After a weekend trip heavy with fundraising stops, Obama returned to more traditional campaigning Tuesday in Ohio, the state that his team has long viewed as a potential bulwark against Romney. It was his 30th trip there since taking office and the 15th in 2012.

The president’s first order of business Tuesday evening: asking students on the Ohio State campus to register and vote. The event was timed to coincide with the deadline for voter registration, and Obama told a crowd of 15,000 that buses would be ready to take them from the event to an early vote location.

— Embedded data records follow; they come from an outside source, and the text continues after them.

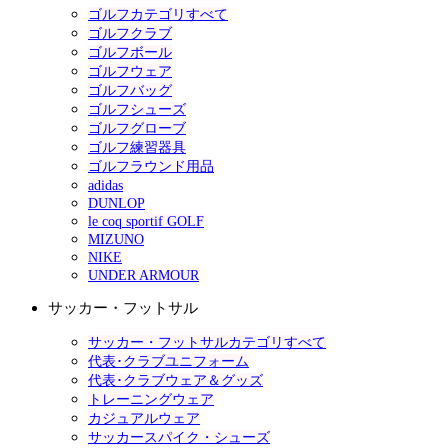
ゴルフカテゴリすべて
ゴルフクラブ
ゴルフボール
ゴルフウェア
ゴルフバッグ
ゴルフシューズ
ゴルフグローブ
ゴルフ練習器具
ゴルフラウンド用品
adidas
DUNLOP
le coq sportif GOLF
MIZUNO
NIKE
UNDER ARMOUR
サッカー・フットサル
サッカー・フットサルカテゴリすべて
代表･クラブユニフォーム
代表･クラブウェア＆グッズ
トレーニングウェア
カジュアルウェア
サッカースパイク・シューズ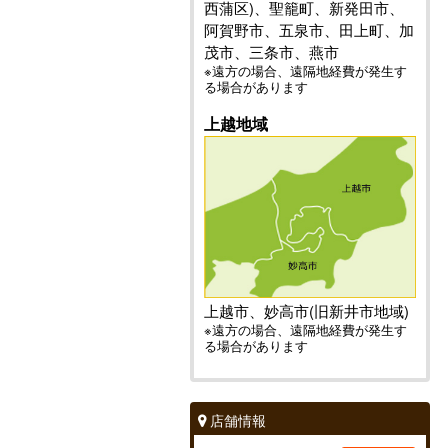
西蒲区)、聖籠町、新発田市、
阿賀野市、五泉市、田上町、加
茂市、三条市、燕市
※遠方の場合、遠隔地経費が発生す
る場合があります
上越地域
上越市、妙高市(旧新井市地域)
※遠方の場合、遠隔地経費が発生す
る場合があります
店舗情報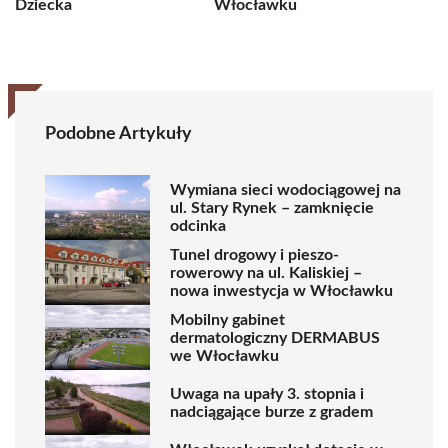
Dziecka
Włocławku
Podobne Artykuły
Wymiana sieci wodociągowej na
ul. Stary Rynek – zamknięcie
odcinka
Tunel drogowy i pieszo-
rowerowy na ul. Kaliskiej –
nowa inwestycja w Włocławku
Mobilny gabinet
dermatologiczny DERMABUS
we Włocławku
Uwaga na upały 3. stopnia i
nadciągające burze z gradem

“Don’t wait. Do not delay. Go vote today,” Obama urged. “We’ve got some work to do. We’ve got an election to win. Everything that we fought for in 2008 is on the line in 2012.”

But just before Air Force One touched down, bad news surfaced in the form of a new CNN poll that showed him with a lead of just 4 percentage points. That was half the lead he held in pre-debate polls in Ohio.

Nationally, a Gallup tracking poll Tuesday showed Romney with a 2-point edge among likely voters—a measure that, as with the Ohio poll, was within the margin of error and suggests a toss-up contest. Before Wednesday’s first debate, Obama had been steadily building a lead in surveys nationally and in key states.

Aides insisted that the tightening numbers were not a cause for panic. The success of the Democratic convention to start September and Romney’s missteps in the weeks after — most notably the release of a surreptitiously recorded video showing him dismissing 47 percent of Americans as “victims” — pushed the president’s level of support to or very near his ceiling in the earlier surveys, they argued. And they suggested that he has often rebounded when under pressure.